The only way to do this that doesn't break IP copyright rules is very
complex and expensive. It usually involves a team who have had no
exposure to any of the IP in question, either directly or indirectly,
plus some IP lawyers on $000s a day and a team of reviewers who have
experience of the IP and can provide carefully filtered feedback via
the lawyers.

I don't imaging qpid wants to go through that process.

Paul

On 6/6/07, Rupert Smith <rupertlssmith@googlemail.com> wrote:
> Well I'm ok then, I don't think I've ever looked at the spec!
>
> On 06/06/07, Robert Greig <robert.j.greig@gmail.com> wrote:
> >
> > On 06/06/07, Rupert Smith <rupertlssmith@googlemail.com> wrote:
> > > This sounds likely to me. I think you can break Sun's rules if you are
> > not a
> > > licensee, after all you were never a party to the agreement in the first
> > > place. If IBM are a licensee and they have rewritten JMS as XMS in C++
> > they
> > > must have an exception.

■ **Exercise aim**
Continue the email thread about IP copyright rules, starting after its last line.

■ **Data excerpts**
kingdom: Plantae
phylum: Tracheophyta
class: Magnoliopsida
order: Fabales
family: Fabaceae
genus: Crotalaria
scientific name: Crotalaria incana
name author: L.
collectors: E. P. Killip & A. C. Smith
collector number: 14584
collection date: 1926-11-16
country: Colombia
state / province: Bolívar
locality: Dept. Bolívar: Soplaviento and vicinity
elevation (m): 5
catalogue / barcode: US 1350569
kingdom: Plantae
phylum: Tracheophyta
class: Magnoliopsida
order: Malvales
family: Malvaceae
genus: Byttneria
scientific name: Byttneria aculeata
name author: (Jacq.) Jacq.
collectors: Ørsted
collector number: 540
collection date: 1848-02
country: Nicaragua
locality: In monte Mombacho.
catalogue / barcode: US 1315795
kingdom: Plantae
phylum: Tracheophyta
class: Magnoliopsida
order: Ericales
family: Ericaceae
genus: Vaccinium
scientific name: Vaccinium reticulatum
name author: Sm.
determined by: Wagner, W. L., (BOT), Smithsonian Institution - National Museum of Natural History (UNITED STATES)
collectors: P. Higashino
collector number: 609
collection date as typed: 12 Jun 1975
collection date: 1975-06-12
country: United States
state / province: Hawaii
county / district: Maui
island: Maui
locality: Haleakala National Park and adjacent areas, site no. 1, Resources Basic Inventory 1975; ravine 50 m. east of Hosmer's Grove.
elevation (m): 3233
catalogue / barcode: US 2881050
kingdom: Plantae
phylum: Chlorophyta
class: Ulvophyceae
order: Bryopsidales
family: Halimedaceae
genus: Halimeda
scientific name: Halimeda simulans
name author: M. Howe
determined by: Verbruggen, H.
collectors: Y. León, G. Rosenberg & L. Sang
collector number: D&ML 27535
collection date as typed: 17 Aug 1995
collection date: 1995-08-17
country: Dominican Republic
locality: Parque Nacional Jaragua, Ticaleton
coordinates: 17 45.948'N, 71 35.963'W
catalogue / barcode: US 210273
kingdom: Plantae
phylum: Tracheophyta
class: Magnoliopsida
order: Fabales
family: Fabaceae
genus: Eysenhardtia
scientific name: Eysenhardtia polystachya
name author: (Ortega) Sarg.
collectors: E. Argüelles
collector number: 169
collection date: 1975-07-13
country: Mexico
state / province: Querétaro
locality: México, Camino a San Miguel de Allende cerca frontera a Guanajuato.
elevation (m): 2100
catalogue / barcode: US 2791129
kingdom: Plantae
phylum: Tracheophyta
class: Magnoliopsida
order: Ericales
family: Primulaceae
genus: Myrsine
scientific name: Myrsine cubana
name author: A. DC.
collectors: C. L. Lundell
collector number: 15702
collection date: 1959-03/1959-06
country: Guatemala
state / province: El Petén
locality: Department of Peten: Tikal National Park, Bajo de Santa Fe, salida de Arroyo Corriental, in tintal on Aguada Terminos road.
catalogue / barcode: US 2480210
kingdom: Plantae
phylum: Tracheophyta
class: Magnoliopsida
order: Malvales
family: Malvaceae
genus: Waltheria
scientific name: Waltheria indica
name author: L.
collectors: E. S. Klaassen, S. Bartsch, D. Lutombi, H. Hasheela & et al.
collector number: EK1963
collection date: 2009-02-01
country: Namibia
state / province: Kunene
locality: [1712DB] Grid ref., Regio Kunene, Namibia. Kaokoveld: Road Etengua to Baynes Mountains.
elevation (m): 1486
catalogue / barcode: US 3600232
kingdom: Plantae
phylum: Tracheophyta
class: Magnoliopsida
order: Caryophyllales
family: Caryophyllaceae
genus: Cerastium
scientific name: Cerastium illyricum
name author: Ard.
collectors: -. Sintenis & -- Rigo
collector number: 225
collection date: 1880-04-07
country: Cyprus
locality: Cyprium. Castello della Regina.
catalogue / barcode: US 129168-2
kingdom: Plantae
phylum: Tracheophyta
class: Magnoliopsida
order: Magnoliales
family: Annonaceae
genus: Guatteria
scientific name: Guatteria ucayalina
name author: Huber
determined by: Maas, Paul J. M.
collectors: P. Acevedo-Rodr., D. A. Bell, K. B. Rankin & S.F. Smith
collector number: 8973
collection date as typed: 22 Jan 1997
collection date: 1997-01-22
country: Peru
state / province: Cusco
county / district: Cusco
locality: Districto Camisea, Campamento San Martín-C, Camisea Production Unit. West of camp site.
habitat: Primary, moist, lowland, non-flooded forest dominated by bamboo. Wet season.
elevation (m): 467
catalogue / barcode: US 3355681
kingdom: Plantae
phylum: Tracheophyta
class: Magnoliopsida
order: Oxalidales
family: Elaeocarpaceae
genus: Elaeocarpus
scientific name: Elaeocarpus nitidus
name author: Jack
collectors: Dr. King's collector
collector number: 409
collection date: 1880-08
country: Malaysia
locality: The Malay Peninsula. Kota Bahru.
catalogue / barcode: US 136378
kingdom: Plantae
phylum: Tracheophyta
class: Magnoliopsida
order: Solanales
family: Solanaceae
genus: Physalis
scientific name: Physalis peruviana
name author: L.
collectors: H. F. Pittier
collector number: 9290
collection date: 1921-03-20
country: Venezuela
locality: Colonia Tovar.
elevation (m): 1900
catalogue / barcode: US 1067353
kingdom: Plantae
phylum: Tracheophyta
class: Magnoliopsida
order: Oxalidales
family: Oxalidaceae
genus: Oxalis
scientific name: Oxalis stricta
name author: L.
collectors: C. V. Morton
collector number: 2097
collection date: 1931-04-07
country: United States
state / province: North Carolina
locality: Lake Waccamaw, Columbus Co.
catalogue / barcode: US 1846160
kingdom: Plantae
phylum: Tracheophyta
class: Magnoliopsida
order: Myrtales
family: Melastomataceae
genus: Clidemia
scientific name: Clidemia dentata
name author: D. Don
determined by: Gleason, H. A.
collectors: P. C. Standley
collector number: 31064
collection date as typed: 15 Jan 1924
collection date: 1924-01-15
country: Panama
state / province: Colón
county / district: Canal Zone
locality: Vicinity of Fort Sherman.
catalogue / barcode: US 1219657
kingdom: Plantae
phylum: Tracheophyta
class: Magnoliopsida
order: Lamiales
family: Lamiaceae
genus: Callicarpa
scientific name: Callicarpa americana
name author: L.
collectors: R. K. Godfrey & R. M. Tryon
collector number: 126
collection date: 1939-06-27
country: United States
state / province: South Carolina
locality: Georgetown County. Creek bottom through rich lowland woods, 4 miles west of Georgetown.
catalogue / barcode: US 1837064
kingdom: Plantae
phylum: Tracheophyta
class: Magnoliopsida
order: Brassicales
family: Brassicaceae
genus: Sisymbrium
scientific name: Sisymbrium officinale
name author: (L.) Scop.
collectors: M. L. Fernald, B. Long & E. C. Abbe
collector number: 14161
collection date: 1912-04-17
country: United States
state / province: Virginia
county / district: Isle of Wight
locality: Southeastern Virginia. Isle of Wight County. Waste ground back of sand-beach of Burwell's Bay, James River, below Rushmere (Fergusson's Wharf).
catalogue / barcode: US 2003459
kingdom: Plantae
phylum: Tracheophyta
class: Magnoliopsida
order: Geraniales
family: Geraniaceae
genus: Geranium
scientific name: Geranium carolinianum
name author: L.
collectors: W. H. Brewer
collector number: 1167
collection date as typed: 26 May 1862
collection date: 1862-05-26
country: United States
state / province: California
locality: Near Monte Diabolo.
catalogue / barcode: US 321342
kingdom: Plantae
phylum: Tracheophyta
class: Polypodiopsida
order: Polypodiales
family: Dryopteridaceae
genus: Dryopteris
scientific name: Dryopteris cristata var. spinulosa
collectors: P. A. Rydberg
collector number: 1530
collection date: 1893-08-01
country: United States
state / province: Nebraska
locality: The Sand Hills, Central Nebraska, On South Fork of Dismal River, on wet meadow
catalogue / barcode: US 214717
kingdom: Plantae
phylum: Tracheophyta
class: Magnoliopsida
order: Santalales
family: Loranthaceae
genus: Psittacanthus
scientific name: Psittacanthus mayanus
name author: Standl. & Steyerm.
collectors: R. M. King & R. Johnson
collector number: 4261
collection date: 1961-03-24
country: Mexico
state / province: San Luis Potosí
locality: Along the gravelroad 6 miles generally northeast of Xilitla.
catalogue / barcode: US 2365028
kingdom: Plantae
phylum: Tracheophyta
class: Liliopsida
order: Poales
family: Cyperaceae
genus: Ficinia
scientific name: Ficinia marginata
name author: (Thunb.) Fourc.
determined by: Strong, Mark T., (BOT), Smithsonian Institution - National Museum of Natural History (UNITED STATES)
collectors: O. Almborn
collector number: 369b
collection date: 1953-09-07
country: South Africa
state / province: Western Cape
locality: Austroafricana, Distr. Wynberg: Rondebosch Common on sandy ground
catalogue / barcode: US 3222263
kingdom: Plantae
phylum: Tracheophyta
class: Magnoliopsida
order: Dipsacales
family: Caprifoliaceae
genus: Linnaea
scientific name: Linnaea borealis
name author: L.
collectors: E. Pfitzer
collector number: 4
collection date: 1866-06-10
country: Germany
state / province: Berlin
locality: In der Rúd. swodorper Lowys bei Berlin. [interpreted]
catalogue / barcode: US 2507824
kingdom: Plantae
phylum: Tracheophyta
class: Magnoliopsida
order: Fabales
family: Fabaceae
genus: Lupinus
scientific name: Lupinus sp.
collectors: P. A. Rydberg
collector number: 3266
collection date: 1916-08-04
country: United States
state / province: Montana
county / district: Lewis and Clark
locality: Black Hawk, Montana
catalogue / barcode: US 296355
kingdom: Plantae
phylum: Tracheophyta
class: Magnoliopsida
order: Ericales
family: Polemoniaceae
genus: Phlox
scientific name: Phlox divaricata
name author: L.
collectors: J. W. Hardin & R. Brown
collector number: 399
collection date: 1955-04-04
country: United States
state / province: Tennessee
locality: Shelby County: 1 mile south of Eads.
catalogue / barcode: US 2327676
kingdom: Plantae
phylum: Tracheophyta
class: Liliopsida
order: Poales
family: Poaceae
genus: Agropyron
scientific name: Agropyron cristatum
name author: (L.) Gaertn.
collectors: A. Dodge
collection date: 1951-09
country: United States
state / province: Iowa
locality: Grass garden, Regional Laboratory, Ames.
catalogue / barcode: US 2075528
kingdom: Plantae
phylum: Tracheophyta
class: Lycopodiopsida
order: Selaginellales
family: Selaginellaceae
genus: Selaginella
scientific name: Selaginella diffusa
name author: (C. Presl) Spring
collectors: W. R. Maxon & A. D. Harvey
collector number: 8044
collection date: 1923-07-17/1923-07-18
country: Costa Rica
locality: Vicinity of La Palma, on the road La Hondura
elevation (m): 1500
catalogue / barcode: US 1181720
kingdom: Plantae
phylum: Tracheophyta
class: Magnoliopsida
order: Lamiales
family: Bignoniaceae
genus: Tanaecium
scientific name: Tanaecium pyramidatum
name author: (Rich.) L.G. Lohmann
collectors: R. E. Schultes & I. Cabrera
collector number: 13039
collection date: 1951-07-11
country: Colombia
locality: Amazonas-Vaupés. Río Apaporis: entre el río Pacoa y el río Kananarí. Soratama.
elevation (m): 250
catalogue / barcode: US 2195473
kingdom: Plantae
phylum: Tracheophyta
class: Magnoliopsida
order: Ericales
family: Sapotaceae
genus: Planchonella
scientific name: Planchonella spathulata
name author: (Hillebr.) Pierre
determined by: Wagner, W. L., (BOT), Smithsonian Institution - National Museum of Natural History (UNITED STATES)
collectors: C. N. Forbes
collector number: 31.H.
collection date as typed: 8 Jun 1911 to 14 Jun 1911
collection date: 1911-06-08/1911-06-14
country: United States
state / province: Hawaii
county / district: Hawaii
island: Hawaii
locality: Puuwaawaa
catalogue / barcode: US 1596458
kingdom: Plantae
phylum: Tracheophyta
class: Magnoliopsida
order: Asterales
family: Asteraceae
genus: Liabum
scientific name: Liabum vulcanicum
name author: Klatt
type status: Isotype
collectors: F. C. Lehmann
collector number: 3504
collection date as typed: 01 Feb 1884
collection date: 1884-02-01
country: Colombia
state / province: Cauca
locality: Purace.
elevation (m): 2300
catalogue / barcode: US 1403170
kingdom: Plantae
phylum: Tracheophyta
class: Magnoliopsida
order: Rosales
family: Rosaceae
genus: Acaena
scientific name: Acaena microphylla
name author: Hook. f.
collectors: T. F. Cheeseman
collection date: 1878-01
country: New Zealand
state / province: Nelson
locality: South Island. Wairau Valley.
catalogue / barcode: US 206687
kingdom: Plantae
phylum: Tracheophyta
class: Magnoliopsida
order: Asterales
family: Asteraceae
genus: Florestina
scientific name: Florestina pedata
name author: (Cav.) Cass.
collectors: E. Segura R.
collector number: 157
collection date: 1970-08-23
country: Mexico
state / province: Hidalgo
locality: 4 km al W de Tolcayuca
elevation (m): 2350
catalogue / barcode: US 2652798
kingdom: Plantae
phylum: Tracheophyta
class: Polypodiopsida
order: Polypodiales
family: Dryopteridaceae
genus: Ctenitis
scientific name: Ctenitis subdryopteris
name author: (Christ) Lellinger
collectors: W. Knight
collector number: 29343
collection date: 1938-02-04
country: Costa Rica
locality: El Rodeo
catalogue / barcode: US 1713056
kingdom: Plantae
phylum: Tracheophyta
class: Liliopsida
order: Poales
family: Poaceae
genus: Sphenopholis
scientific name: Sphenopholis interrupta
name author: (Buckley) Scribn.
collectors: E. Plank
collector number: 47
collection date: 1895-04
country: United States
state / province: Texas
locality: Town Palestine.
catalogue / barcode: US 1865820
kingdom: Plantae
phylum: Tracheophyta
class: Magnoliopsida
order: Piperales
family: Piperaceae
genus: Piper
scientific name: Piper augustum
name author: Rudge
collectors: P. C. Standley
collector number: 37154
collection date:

■ **Output for this task**
> >
> > Unfortunately unless you try to claim you have never read or
> > downloaded the JMS spec, you have agreed to its terms and conditions:
> >
> > "By viewing, downloading or otherwise copying the Specification, you agree
> > that you have read, understood, and will comply with all of the terms
> > and conditions set forth herein"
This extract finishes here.